My post describes what I did for C2. Maybe I just missed the boat all together?

4. Sep 11, 2009

### Dick

That's a lot clearer. Thanks. C2 is actually the easiest of all. You are doing a two dimensional integral. Write it as an iterated integral. One of your integrals is, for example, integral from x to x of (x^2+y^2)*dy. That's zero since the two limits are the same. You are doing a two dimensional integral over a one dimensional set. You can't just change it into a line integral, that's a different problem. Do you see what I'm saying? The other two should be straightforward.

Last edited: Sep 11, 2009
5. Sep 11, 2009

### bizoid

Sorry for being dense. It probably so easy that I missing it.

>> You are doing an integrated integral.

So my integrands are from [-1,1] ∫ [x,y]∫ x2 + y2 dxdy

>> One of your integrals is, for example, integral from x to x of (x^2+y^2)*dy.

x=y, so I have [-1,1] ∫ [x,x]∫ x2 + y2 dxdy

= [-1,1] ∫ y2 dy + [x,x]∫ x2 dx

>> That's zero since the two limits are the same.

= [-1,1] ∫ y2 + 0

= y3 / 3 from [-1,1]

= 2/3

>> You are doing a two dimensional integral over a one dimensional set.

So what you are getting at is that...I am integrating from x to y, but there is no area since x=y. Oops I get it.

Is there an easier way to do this with parameterization?

>> You can't just change it into a line integral, that's a different problem.

When do I want to use the line integral then? Shouldn't a line integral work for any curve?

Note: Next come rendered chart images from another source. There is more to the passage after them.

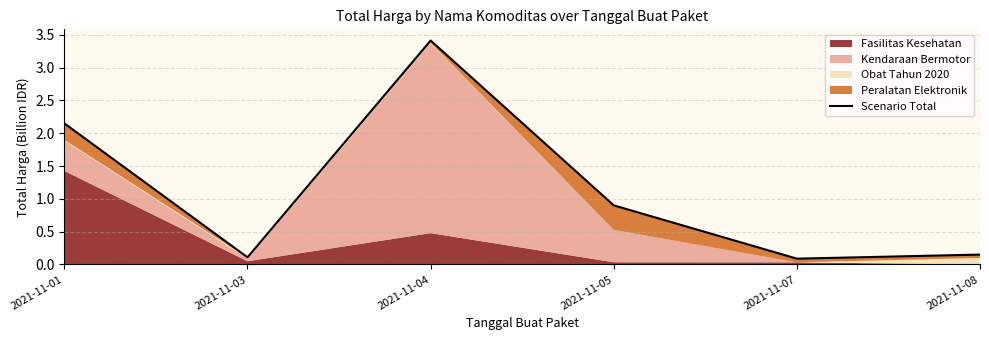

Rank the categories by value from lowest to highest.

2021-11-07, 2021-11-03, 2021-11-08, 2021-11-05, 2021-11-01, 2021-11-04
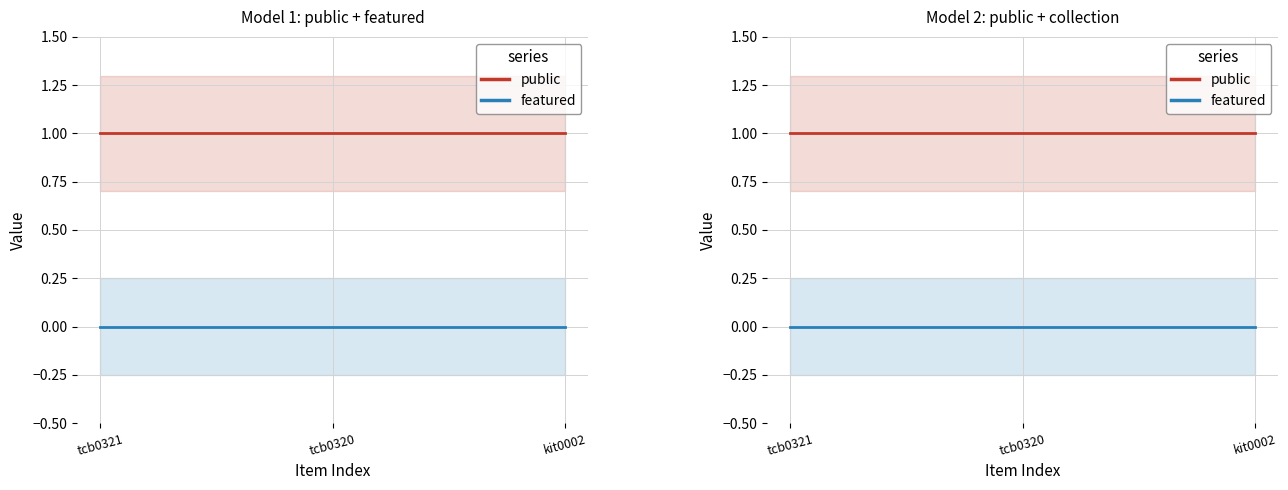

Reading left to right, what are all the values shown in this chart?

public: 1	1	1
featured: 0	0	0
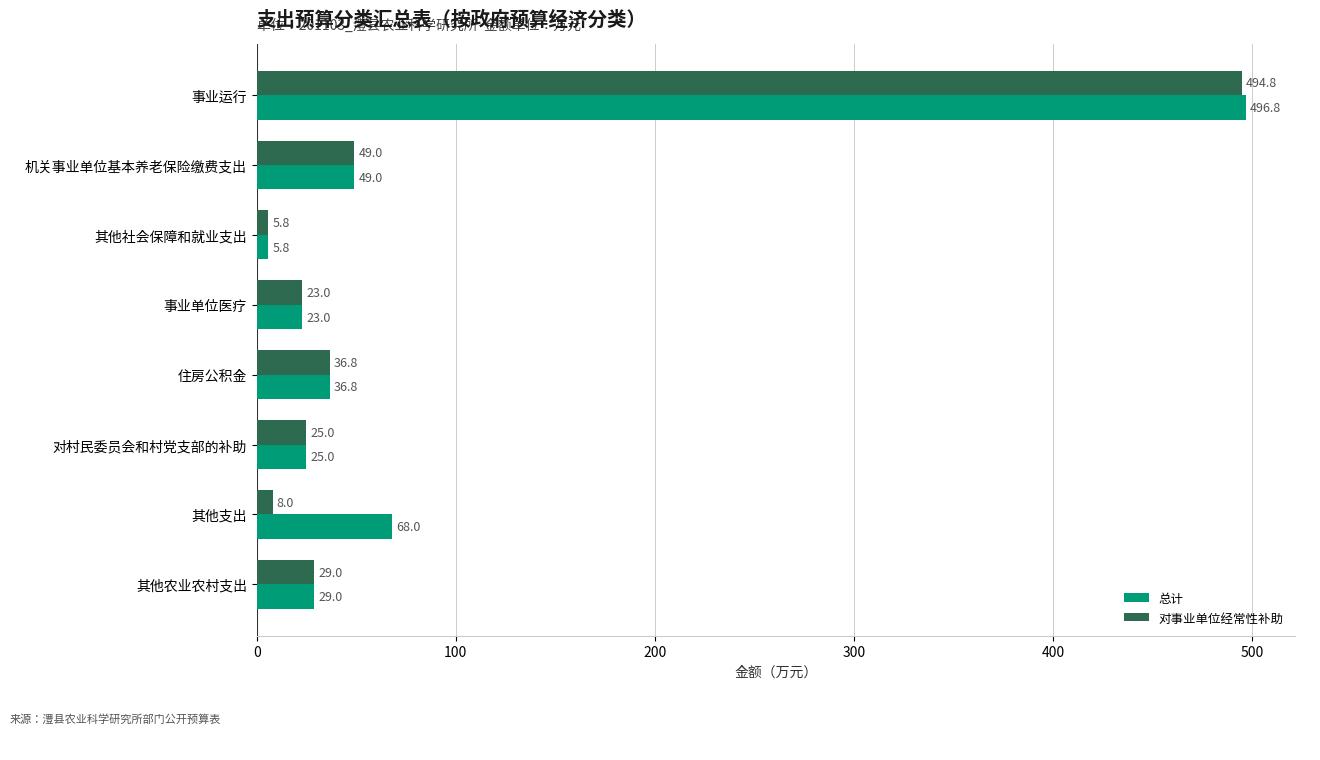

The 总计 series shows 49.0 at 机关事业单位基本养老保险缴费支出. True or false?

True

Thank you for the help. I really appreciate it.

6. Sep 11, 2009

### Dick

No, a line integral is a different problem. If one of your iterated integrals is zero then the integral over the region is zero. The other iterated integral is just integrating 0. The answer is 0.

7. Sep 12, 2009

### HallsofIvy

Staff Emeritus
Are you sure its not "$-1\le x\le 1, -1\le y\le 1$"? Saying "$-1\le x\le 1, -1\le x\le 1$", that is just repeating the same thing, doesn't make sense to me. If it really is just $-1\le x\le 1$, that is an infinite strip and the integral does not exist.

Again, are you sure it is not $\{(x, y): -1\le x\le 1, -1\le y\le 1\}$? that would be a square while what you have is a line segment and the integral of "dxdy" over a line segment is, as Dick said, 0.

Finally, does the problem say "Find C1, C2, C3" or "Find Q(C1), Q(C2), Q(C3)", the integral of the function over those sets? If it is only to find or graph those sets, no integration is required!

8. Sep 12, 2009

### bizoid

I'm sorry the question does say find Q(C1), Q(C2), Q(C3).

It is from Introduction to Mathematical Statistics by Hogg, Mckean and Craig.

(1) Sorry your C1 is correct {(x,y): -1 <= x <= 1, -1 <= y <= 1}. I missed typed.

(2) C2 is written correctly.

Sorry for being stupid. In regards to C2, how can the area under the curve be zero. Granted its not a 3D volume. But there should still be area under the curve f(x,y) = x^2 + y^2 along this line segment x=y.

What am I missing? I will pull out the old Stewart Calc book on Sunday and have a look through at what I am missing.